Maurice Sendak was the son of Jewish Immigrants

Maurice Sendak

DANBURY – Maurice Sendak, the children’s author and illustrator best known for the 1963 classic “Where the Wild Things Are,” died Tuesday, May 8 in Danbury from complications from a stroke. He was 83.

Born in Brooklyn, N.Y. in 1928, Sendak was the son of Sarah and Philip Sendak, Jewish immigrants from Poland. Much of his extended family was murdered in the Holocaust. As a young child he developed health problems and was bedridden for much of his youth. It was while confined in bed that he listened and was entertained by his father’s stories of the “Old Country.” He later drew on these stories when writing his own stories.

Sendak drew pictures for children’s books for most of the 1950s, including  I.B. Singer‘s collection “Zlateh the Goat,” a retelling of Eastern European Jewish folktales and Else Holmelund Minarik‘s “Little Bear” series.

“Where the Wild Things Are,” with its dark illustrations of scary monsters was published in 1963. Lauded critically and commercially, the book received the Caldecott Medal, awarded to the best American picture book for children.
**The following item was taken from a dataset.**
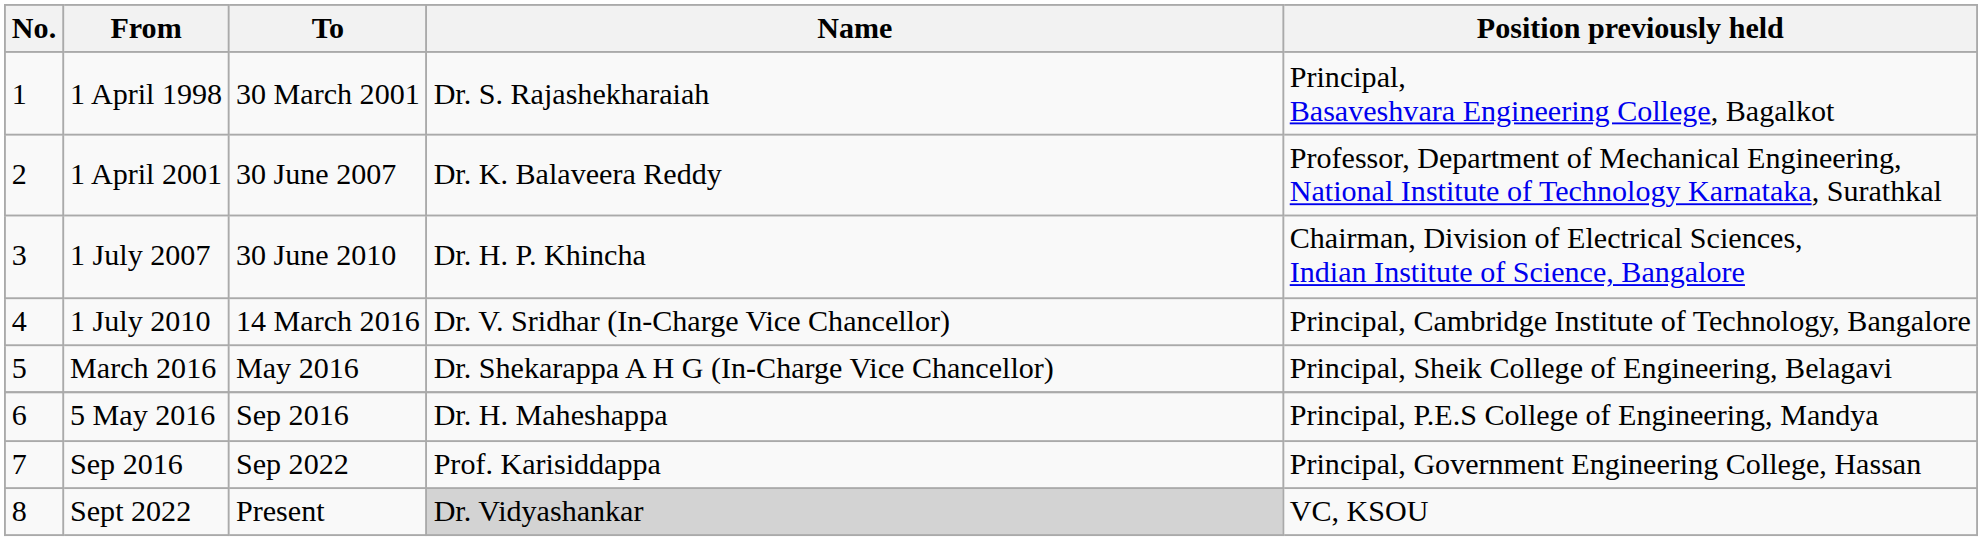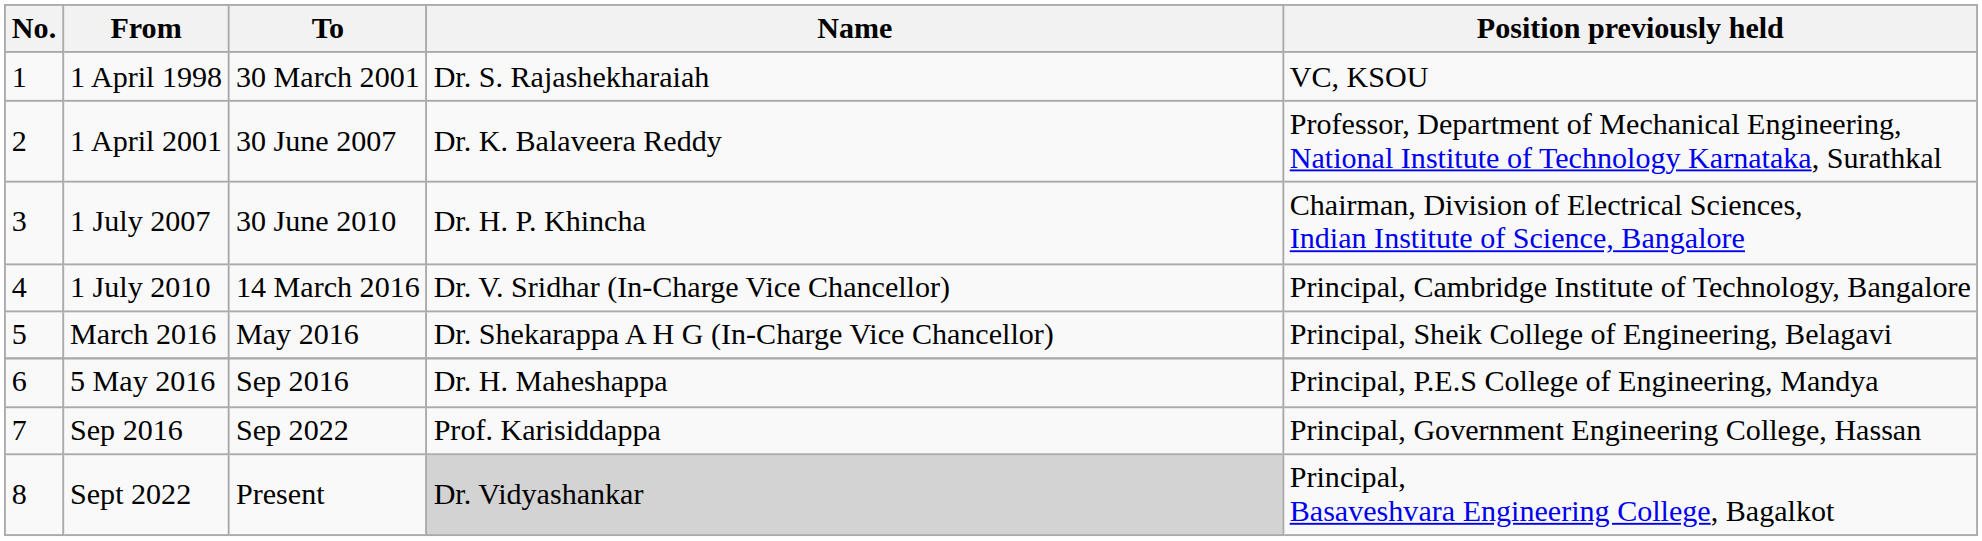1 April 1998 | Position previously held: Principal, Basaveshvara Engineering College, Bagalkot -> VC, KSOU
Sept 2022 | Position previously held: VC, KSOU -> Principal, Basaveshvara Engineering College, Bagalkot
A film adaptation of “Where the Wild Things Are” directed by Spike Jonze and produced by Sendak was released in October of 2009.

Sendak was an early member of the National Board of Advisors of the Children’s Television Workshop during the development stages of the Sesame Street television series.

Sendak lived with his partner, psychoanalyst Eugene Glynn for 50 years before Glynn’s death in 2007.